The source said Khamenei wanted to show Egyptian President Muhammad Mursi that Iran retained influence over Palestinian affairs, and that Mursi was infuriated by Iran’s position, deciding to leave the summit after his speech.
They added that Abbas feels betrayed by Iran as he had defied the US and Israel by agreeing to attend the summit in the first place.
In the end, no Palestinians attended the summit. Does anyone remember the old days when the Palestinians really owned their movement? Where have you gone, Yasser Arafat?
Iranian Atomic Urgency
• New satellite images of the Parchin facility indicate Iran’s hiding something. Israel HaYom delves into what the mysterious pink tarps are covering. Meanwhile, Western diplomats told AFP that the site has been so thoroughly sanitized, it’s “pointless” for IAEA inspectors to visit.
• Just a small, small step in the road to Mideast nuclear proliferation: If Iran becomes nuclear armed, Turks would prefer developing their own atomic deterrance rather than rely on NATO protection. Details on the the Turkish poll at Edam (pdf).
• In a Times of Israel commentary, Dr. Ephraim Asculai and Dr. Emily Landau fisk Nicholas Burns and his recent assertion that diplomacy is still the best option for confronting Iran.

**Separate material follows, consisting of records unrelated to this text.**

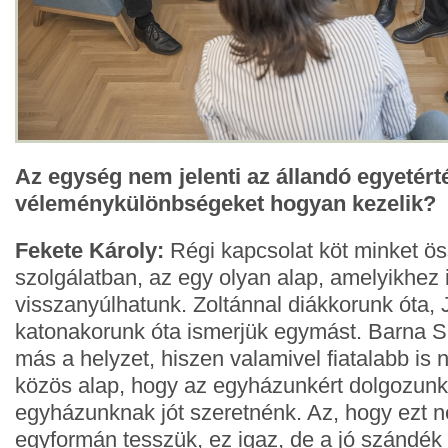
Az egység nem jelenti az állandó egyetérté
véleménykülönbségeket hogyan kezelik?
Fekete Károly:
Régi kapcsolat köt minket ö
szolgálatban, az egy olyan alap, amelyikhez i
visszanyúlhatunk. Zoltánnal diákkorunk óta, 
katonakorunk óta ismerjük egymást. Barna Sa
más a helyzet, hiszen valamivel fiatalabb is 
közös alap, hogy az egyházunkért dolgozunk
egyházunknak jót szeretnénk. Az, hogy ezt 
egyformán tesszük, ez igaz, de a jó szándék 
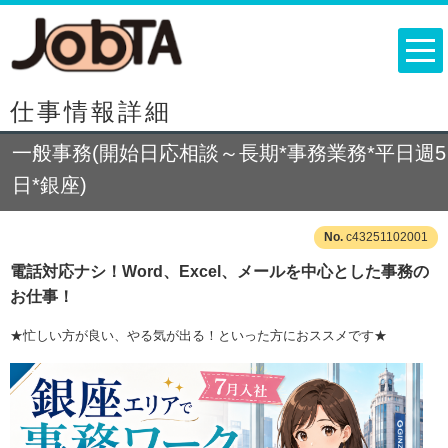
仕事情報詳細
一般事務(開始日応相談～長期*事務業務*平日週5
日*銀座)
c43251102001
電話対応ナシ！Word、Excel、メールを中心とした事務の
お仕事！
★忙しい方が良い、やる気が出る！といった方におススメです★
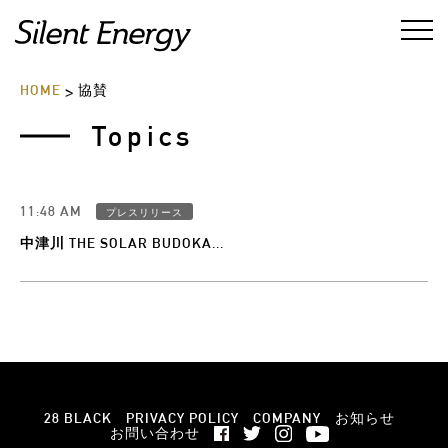
HOME
協賛
>
Topics
11:48 AM
プレスリリース
中津川 THE SOLAR BUDOKA...
28 BLACK
PRIVACY POLICY
COMPANY
お知らせ
お問い合わせ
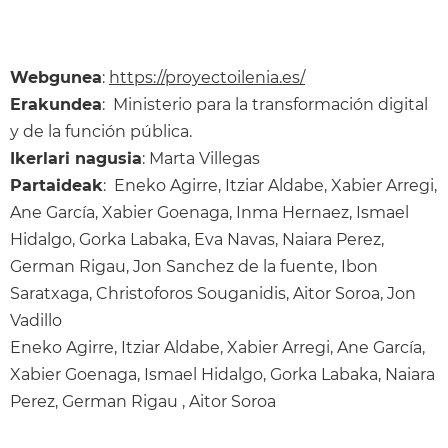
Webgunea
:
https://proyectoilenia.es/
Erakundea
: Ministerio para la transformación digital
y de la función pública.
Ikerlari nagusia
: Marta Villegas
Partaideak
: Eneko Agirre, Itziar Aldabe, Xabier Arregi,
Ane García, Xabier Goenaga, Inma Hernaez, Ismael
Hidalgo, Gorka Labaka, Eva Navas, Naiara Perez,
German Rigau, Jon Sanchez de la fuente, Ibon
Saratxaga, Christoforos Souganidis, Aitor Soroa, Jon
Vadillo
Eneko Agirre, Itziar Aldabe, Xabier Arregi, Ane García,
Xabier Goenaga, Ismael Hidalgo, Gorka Labaka, Naiara
Perez, German Rigau , Aitor Soroa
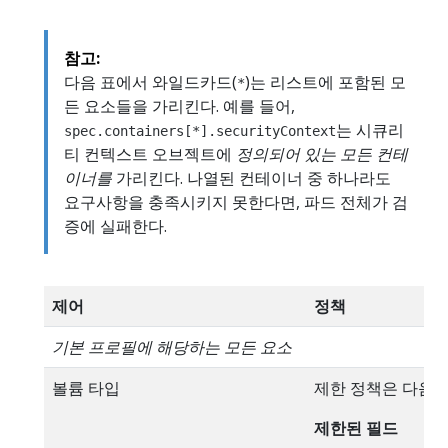
참고:
다음 표에서 와일드카드(
)는 리스트에 포함된 모
*
든 요소들을 가리킨다. 예를 들어,
는 시큐리
spec.containers[*].securityContext
티 컨텍스트 오브젝트에
정의되어 있는 모든 컨테
이너를
가리킨다. 나열된 컨테이너 중 하나라도
요구사항을 충족시키지 못한다면, 파드 전체가 검
증에 실패한다.
제어
정책
기본 프로필에 해당하는 모든 요소
볼륨 타입
제한 정책은 다음과
제한된 필드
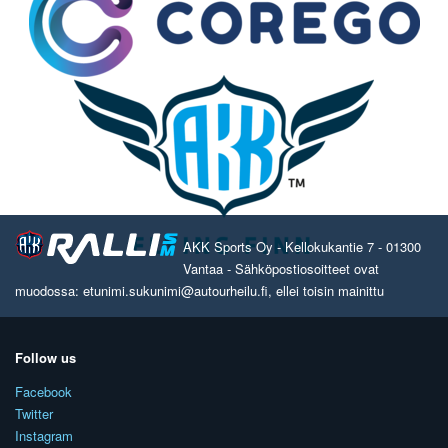
AKK Sports Oy - Kellokukantie 7 - 01300
Vantaa - Sähköpostiosoitteet ovat
muodossa: etunimi.sukunimi@autourheilu.fi, ellei toisin mainittu
Follow us
Facebook
Twitter
Instagram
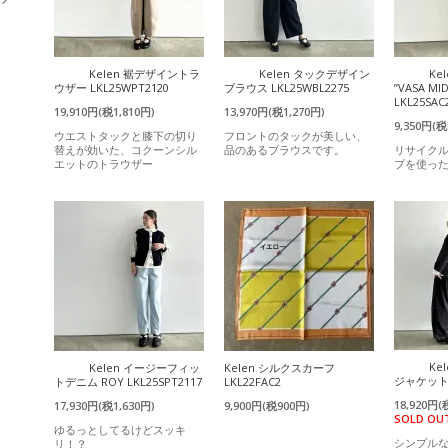
Kelen 裾デザイントラ
Kelen タックデザイン
Ke
ウザー LKL25WPT2120
ブラウス LKL25WBL2275
”VASA MI
LKL25SAC
19,910円(税1,810円)
13,970円(税1,270円)
9,350円(税
ウエストタックと膝下の切り
フロントのタックが美しい、
替えが効いた、コクーンシル
品のあるブラウスです。
リサイク
エットのトラウザー
プを使っ
Ke
Kelen イージーフィッ
Kelen シルクスカーフ
ジャケット L
トデニム ROY LKL25SPT2117
LKL22FAC2
18,920円(
17,930円(税1,630円)
9,900円(税900円)
SOLD OU
ゆるっとしてるけどスッキ
シンプル
リ！？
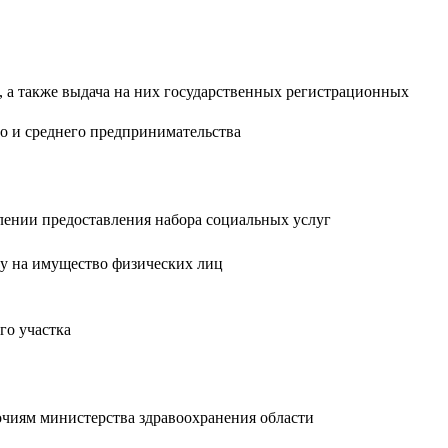
, а также выдача на них государственных регистрационных
о и среднего предпринимательства
влении предоставления набора социальных услуг
гу на имущество физических лиц
го участка
чиям министерства здравоохранения области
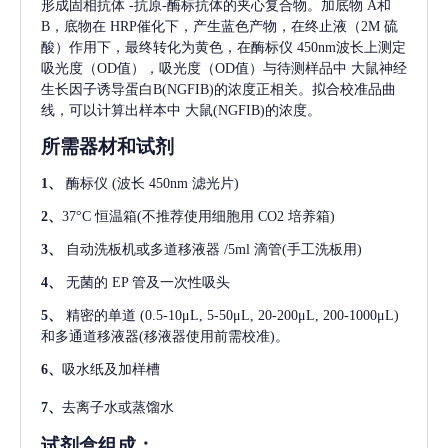
形成固相抗体
-抗原-酶标抗体的夹心复合物。加底物 A和
B，底物在 HRP催化下，产生蓝色产物，在终止液（2M 硫
酸）作用下，最终转化为黄色，在酶标仪 450nm波长上测定
吸光度（OD值），吸光度（OD值）与待测样品中
大鼠神经
生长因子诱导蛋白B(NGFIB)
的浓度正相关。拟合校准品曲
线，可以计算出样本中
大鼠(NGFIB)
的浓度。
所需器材和试剂
1、
酶标仪
(波长 450nm 滤光片)
2、
37°C 恒温箱(不推荐使用细胞用 CO2 培养箱)
3、
自动洗板机或多道移液器
/5ml 滴管(手工洗板用)
4、
无菌的
EP 管及一次性吸头
5、
精密的单道
(0.5-10μL, 5-50μL, 20-200μL, 200-1000μL)
和多通道移液器(移液器使用前需校准)。
6、
吸水纸及加样槽
7、
去离子水或蒸馏水
试剂盒组成：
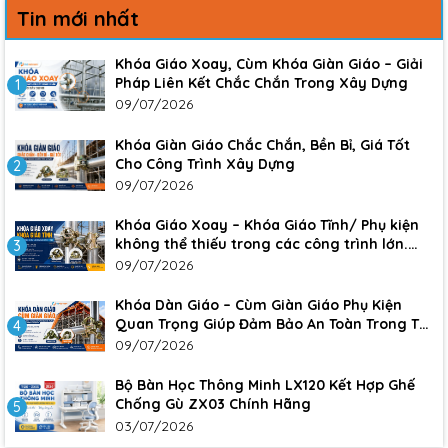
Tin mới nhất
Khóa Giáo Xoay, Cùm Khóa Giàn Giáo – Giải
Pháp Liên Kết Chắc Chắn Trong Xây Dựng
1
09/07/2026
Khóa Giàn Giáo Chắc Chắn, Bền Bỉ, Giá Tốt
Cho Công Trình Xây Dựng
2
09/07/2026
Khóa Giáo Xoay – Khóa Giáo Tĩnh/ Phụ kiện
không thể thiếu trong các công trình lớn.
3
Đảm bảo sự an toàn, chắc chắn cho công
09/07/2026
trình
Khóa Dàn Giáo – Cùm Giàn Giáo Phụ Kiện
Quan Trọng Giúp Đảm Bảo An Toàn Trong Thi
4
Công Xây Dựng
09/07/2026
Bộ Bàn Học Thông Minh LX120 Kết Hợp Ghế
Chống Gù ZX03 Chính Hãng
5
03/07/2026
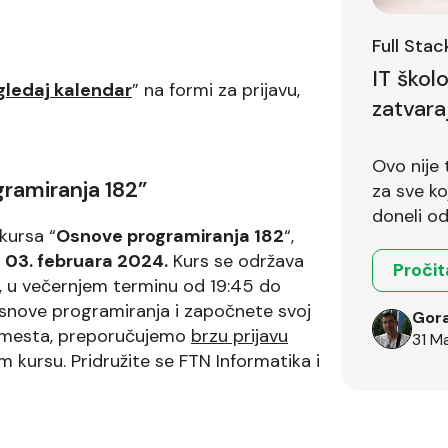
Full Sta
IT škol
gledaj kalendar
” na formi za prijavu,
zatvara
Ovo nije 
gramiranja 182”
za sve koji 
doneli od
kursa “
Osnove programiranja 182
“,
 03. februara 2024.
Kurs se održava
Pročit
, u večernjem terminu od 19:45 do
 osnove programiranja i započnete svoj
Gora
oj mesta, preporučujemo
brzu prijavu
31 M
 kursu. Pridružite se FTN Informatika i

Therefore, the problem is not that diplomacy has not been attempted, but rather that the job was not done well . . . First and foremost is the simple fact that Iran is not interested in a negotiated deal because it would mean giving up its long-held goal of attaining a military nuclear capability – a goal that it is close to achieving, and for which it has paid a heavy price. This means that to get Iran to negotiate seriously, its cost-benefit calculation will have to be profoundly altered.
• Iranian Jews living in the US told the International Business Times they would support an attack on their former homeland, though they are understandably uneasy about the idea.
Fariba, 52, a member of the Mashadi congregation in Great Neck who wouldn’t give her last name, said, “I would not be happy, but if it has to be done, it has to be done.” Fariba said she came to the U.S. in 1983 from Tehran and that “the Iranian people themselves are not bad; it’s just the politicians. I would be upset both for the Israelis and the Iranians. But if Ahmadinejad has to be stopped, he has to be stopped.”